L’enjeu des recrutements. La question des recrutements est en effet la pierre angulaire de la liberté académique au CNRS, garantie par le rôle de l’instance de représentation des pairs, le CoNRS. C’est une redéfinition complète du rôle de cette instance que M. Petit a mise à son agenda. La bureaucratie escompte probablement que la contestation ne soit pas suffisante pour entraîner un infléchissement politique notable. De fait, ce calcul paiera tant que nous ne nous engagerons pas collectivement dans une entreprise résolue de réappropriation complète de nos métiers, dans les établissements publics à caractère scientifique et technologique (EPST) comme à l’Université
La collégialité des procédures de recrutement n’est pas un enjeu spécifique au CNRS. À l’Université, dans de nombreuses disciplines, la campagne de recrutement synchronisée fournit en ce moment même le modèle d’une veille collective via des « wikis auditions » et autres « suivi des recrutements », nourris par les contributions informelles des membres de comités de sélection. Les sections du CoNRS pourraient-elles emprunter le même chemin, et rendre aux recrutements CNRS une transparence que M. Petit entend leur ôter ?
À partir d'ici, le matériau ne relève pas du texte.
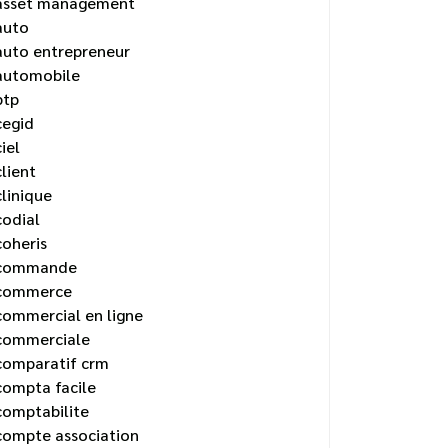
asset management
auto
auto entrepreneur
automobile
btp
cegid
ciel
client
clinique
codial
coheris
commande
commerce
commercial en ligne
commerciale
comparatif crm
compta facile
comptabilite
compte association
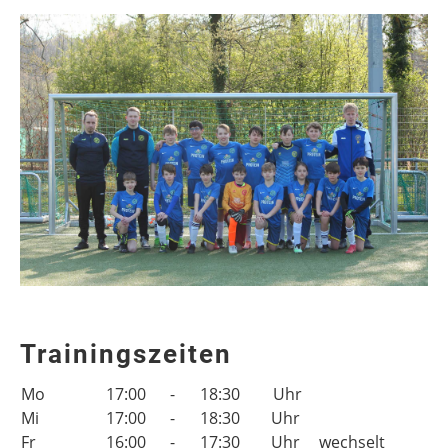
Trainingszeiten
Mo
17:00
-
18:30
Uhr
Mi
17:00
-
18:30
Uhr
Fr
16:00
-
17:30
Uhr
wechselt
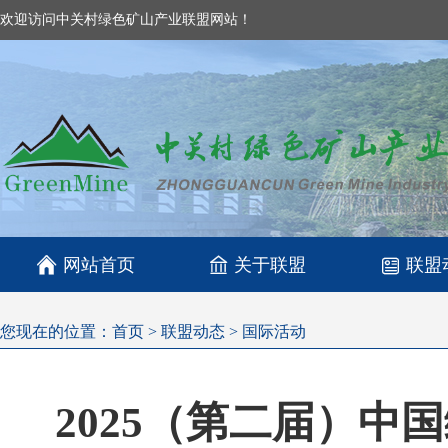
欢迎访问中关村绿色矿山产业联盟网站！

网站首页
关于联盟
联盟
您现在的位置：
首页
>
联盟动态
>
国际活动
2025（第二届）中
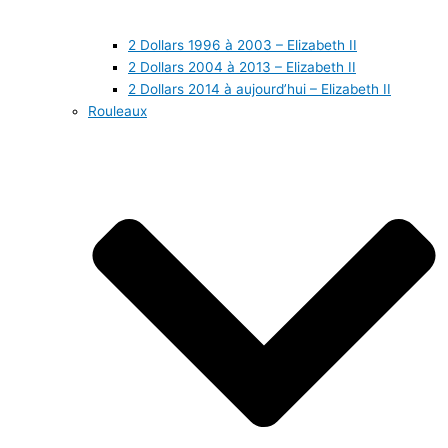
2 Dollars 1996 à 2003 – Elizabeth II
2 Dollars 2004 à 2013 – Elizabeth II
2 Dollars 2014 à aujourd’hui – Elizabeth II
Rouleaux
Quelle place pour le jugement des pairs au CNRS ? L’attaque qui vient d’être portée par A. Petit est en tous points éloquente. En changeant unilatéralement l’organisation du concours sans même en informer l’instance démocratique qu’est le CoNRS — via la conférence des présidents du comité national (CPCN) et son président —, le message est clair : « je me fiche de l’avis des pairs ».
Le calendrier de cette attaque est également lourd de sens. Au moment où les sections, pleinement engagées dans les concours, sont les moins réactives, A. Petit trouve une occasion rêvée d’imposer un changement sans remous. Il pourra par ailleurs exploiter le flottement inhérent à la transition entre les deux mandatures pour pérenniser cette décision, avant l’installation effective de la prochaine CPCN. Invitons les collègues nouvellement élus à rester sur leurs gardes en cette période charnière : Le CoNRS doit veiller à ne pas se départir de ses missions en laissant libre cours au « pilotage scientifique » de l’établissement par sa bureaucratie.
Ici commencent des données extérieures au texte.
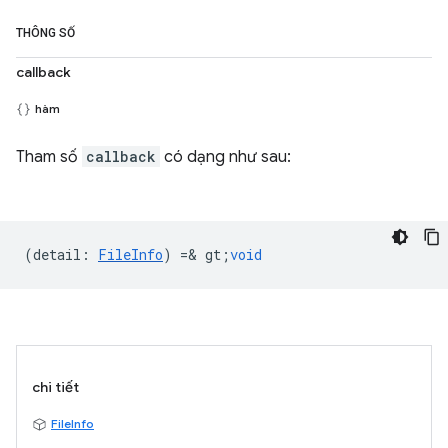
THÔNG SỐ
callback
hàm
Tham số
callback
có dạng như sau:
(
detail
:
FileInfo
) =& gt;
void
chi tiết
FileInfo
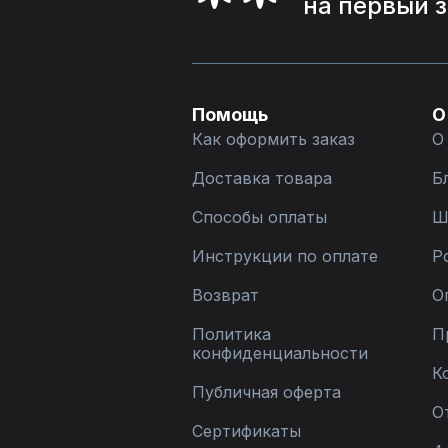
на первый 
Помощь
О
Как оформить заказ
О
Доставка товара
Б
Способы оплаты
Ш
Инструкции по оплате
Р
Возврат
О
Политика
П
конфиденциальности
К
Публичная оферта
О
Сертификаты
La prochaine mandature du CoNRS s’annonce donc comme une lutte pied à pied, afin de permettre aux chercheurs et chercheuses du CNRS de reprendre prise sur leur métier, et ce dès l’étape du recrutement. Dans la perspective des élections imminentes au CoNRS, tant les électeurs que les candidats devront s’emparer de la question des modalités concrètes de cette nécessaire réappropriation du CNRS. On ne saurait perdre de vue le rôle encore majeur que le CoNRS occupe dans l’évaluation de la recherche, et le levier qu’il représente pour réaffirmer les conditions inaliénables de la liberté académique. Si l’on néglige cette exigence impérieuse, la reprise en main bureaucratique de l’ESR ruinera définitivement les conditions d’exercice d’une recherche intègre, affranchie des pressions exercées par les pouvoirs économiques, religieux et politiques.